Des «collages émotionnels»

Cette façon d'opposer musique légère et texte lourd de sens - comme le fait Leonard Cohen, notamment - c'est une des forces de ce prodige de 26 ans: «Pour moi, les chansons sont des sortes de collages émotionnels, et on peut à partir de deux dimensions - la musique, les paroles - les mêler de telle manière qu'elles possèdent plusieurs facettes, toute une foule de subtilités...»

Un peu comme sur la pochette et le livret du disque, faits de dessins hautement colorés? «Exactement. Vous savez, on a tout peint à la main, mes amis et moi, tout, sur une table, ça nous a pris des heures. On a ensuite photographié le résultat pour en faire la pochette, ce n'est pas du Photoshop! Ç'a été difficile et long, vous n'avez pas idée, alors que ça semble tout simple, léger, presque enfantin.» Comme une très bonne chanson pop, finalement...

Ceux qui ont vu Mika en 2008, au Centre Bell, se souviennent d'un spectacle incroyable, généreux, rempli de ballons, de costumes, d'ombres chinoises, etc. De quoi aura donc l'air le spectacle de mardi... à la salle Wilfrid-Pelletier de la Place des Arts, alors qu'ils seront 10 musiciens sur scène? «J'utilise encore l'opposition, explique Mika. C'est une salle plus traditionnelle... où le spectacle ne le sera pas. Je dirai simplement que le show commence comme si nous étions en 1955 et que... j'étais mort!»

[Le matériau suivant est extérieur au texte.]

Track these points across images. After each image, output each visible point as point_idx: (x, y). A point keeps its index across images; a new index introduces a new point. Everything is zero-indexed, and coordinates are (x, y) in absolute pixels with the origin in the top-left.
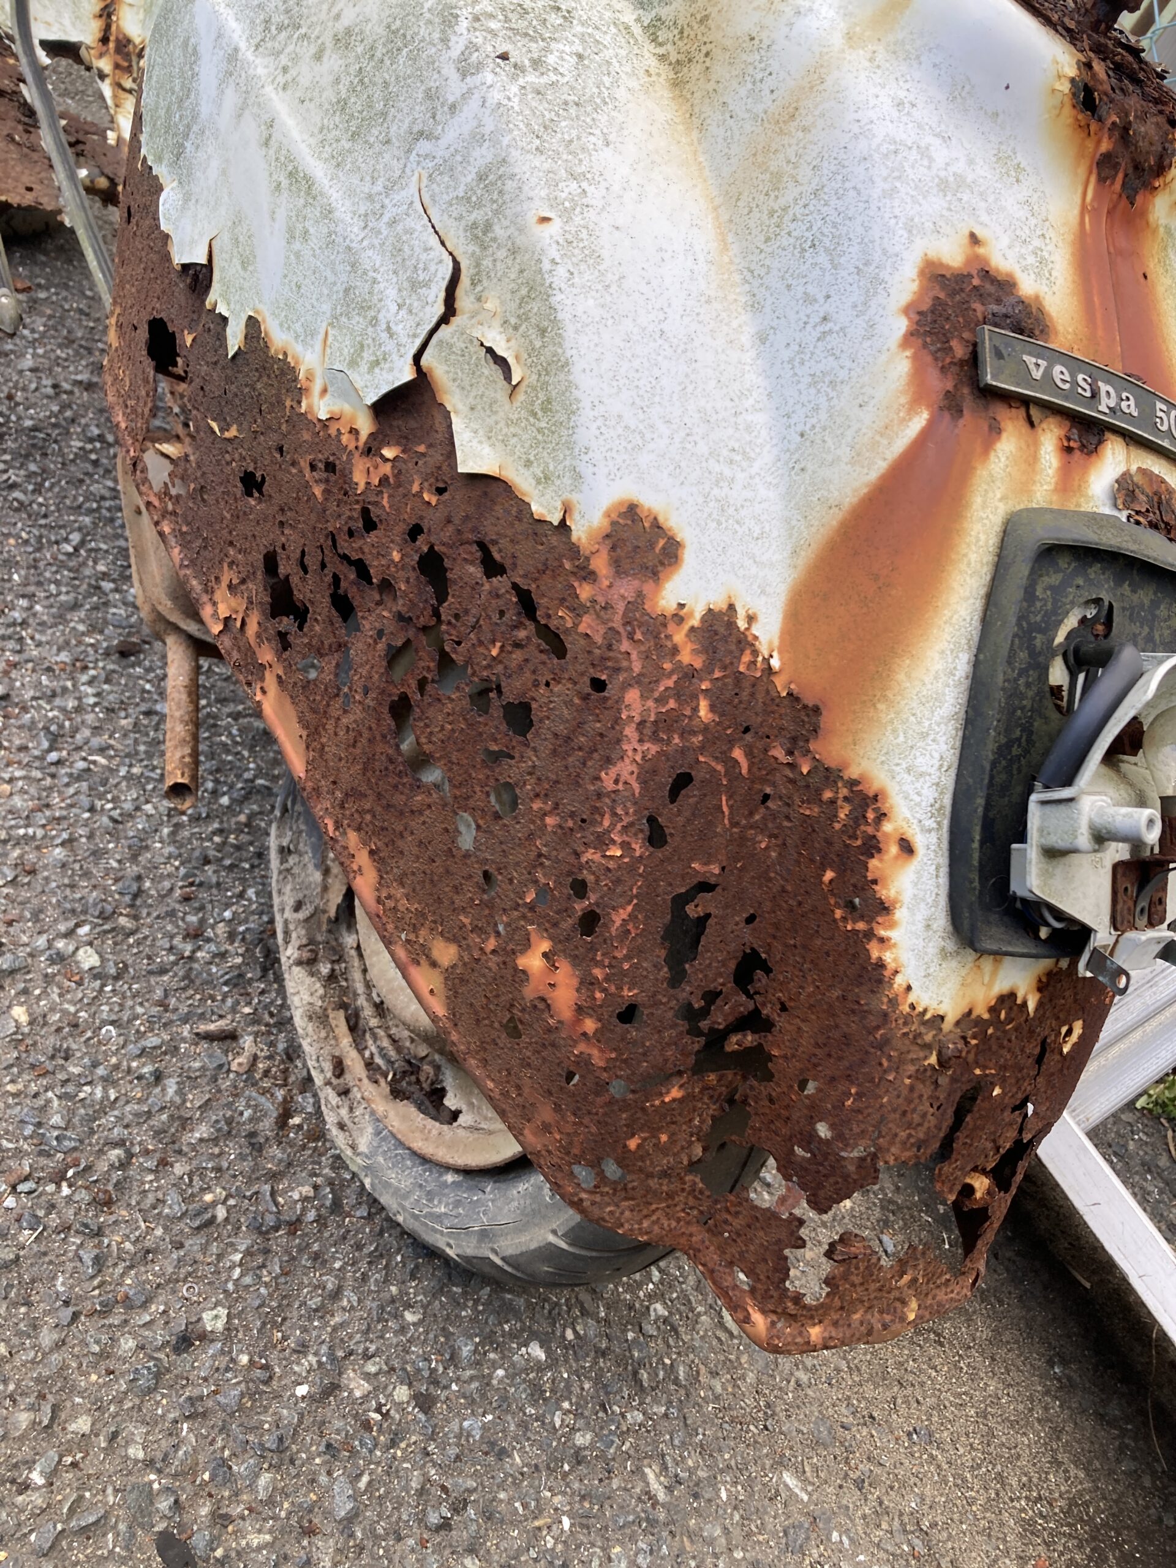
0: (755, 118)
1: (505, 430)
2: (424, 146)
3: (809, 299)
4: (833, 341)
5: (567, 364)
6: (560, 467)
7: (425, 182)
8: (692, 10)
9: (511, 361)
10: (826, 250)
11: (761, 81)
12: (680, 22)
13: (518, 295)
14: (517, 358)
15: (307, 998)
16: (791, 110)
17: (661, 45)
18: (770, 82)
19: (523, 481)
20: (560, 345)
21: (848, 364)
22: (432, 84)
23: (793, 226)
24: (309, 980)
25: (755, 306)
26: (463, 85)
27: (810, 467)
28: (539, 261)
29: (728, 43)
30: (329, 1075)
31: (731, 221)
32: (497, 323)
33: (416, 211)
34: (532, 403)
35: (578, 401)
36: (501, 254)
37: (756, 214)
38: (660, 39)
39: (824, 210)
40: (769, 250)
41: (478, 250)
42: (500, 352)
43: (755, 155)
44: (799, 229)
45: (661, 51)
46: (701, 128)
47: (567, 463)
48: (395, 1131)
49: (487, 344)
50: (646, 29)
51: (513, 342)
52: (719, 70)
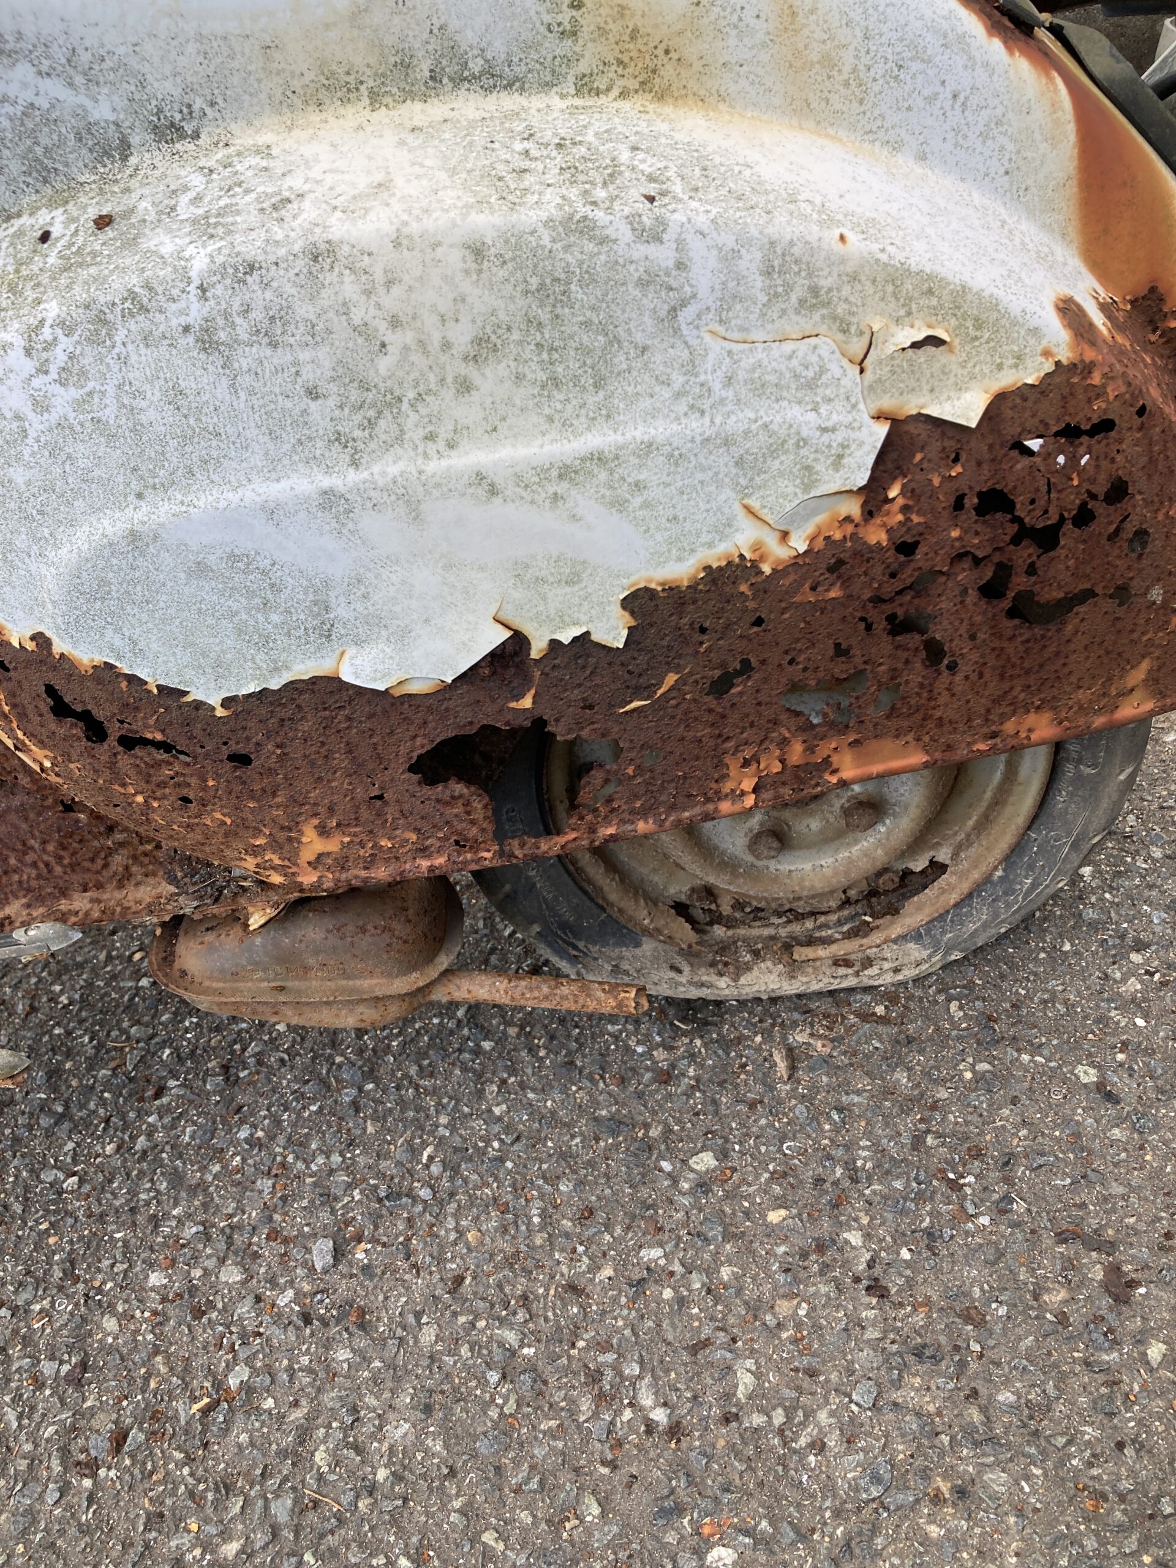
0: (764, 45)
1: (965, 372)
2: (686, 315)
3: (931, 100)
4: (974, 101)
5: (964, 287)
6: (1021, 341)
7: (721, 330)
8: (612, 40)
9: (930, 332)
10: (912, 59)
11: (740, 19)
12: (610, 58)
13: (889, 295)
14: (930, 326)
15: (773, 977)
16: (787, 11)
17: (608, 90)
18: (748, 15)
19: (1008, 379)
20: (948, 284)
21: (997, 101)
22: (636, 275)
23: (872, 73)
24: (755, 971)
25: (896, 146)
26: (668, 244)
27: (1030, 182)
28: (877, 261)
29: (677, 27)
30: (850, 971)
31: (819, 123)
32: (894, 328)
33: (742, 352)
34: (967, 334)
35: (991, 296)
36: (846, 290)
37: (834, 97)
38: (603, 87)
39: (884, 39)
40: (870, 104)
41: (825, 311)
42: (920, 337)
43: (791, 66)
44: (879, 70)
45: (615, 92)
46: (721, 98)
47: (1023, 333)
48: (927, 919)
49: (908, 344)
50: (578, 92)
51: (917, 323)
52: (691, 50)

Oh boy, ça promet! «Je crois que ce sera quelque chose», conclut-il en riant avant d'ajouter, avec un peu de crainte dans la voix: «Tout ce que j'espère, c'est que les gens voudront bien accepter ce que je leur propose: dans le premier album (l'excellent Life in Cartoon Motion, 2007), j'ai construit un monde concret, avec des personnages. Dans le second, je reprends en fait ces personnages et je les transporte ailleurs... Et j'aimerais continuer ainsi, toute ma vie: à partir de mes chansons tellement simples, faire des albums qui ajoutent constamment des couches à mes personnages... J'espère que les gens me permettront de les développer pendant le reste de ma vie...»

Mika, en spectacle à la salle Wilfrid-Pelletier, mardi, 13 octobre, 20h.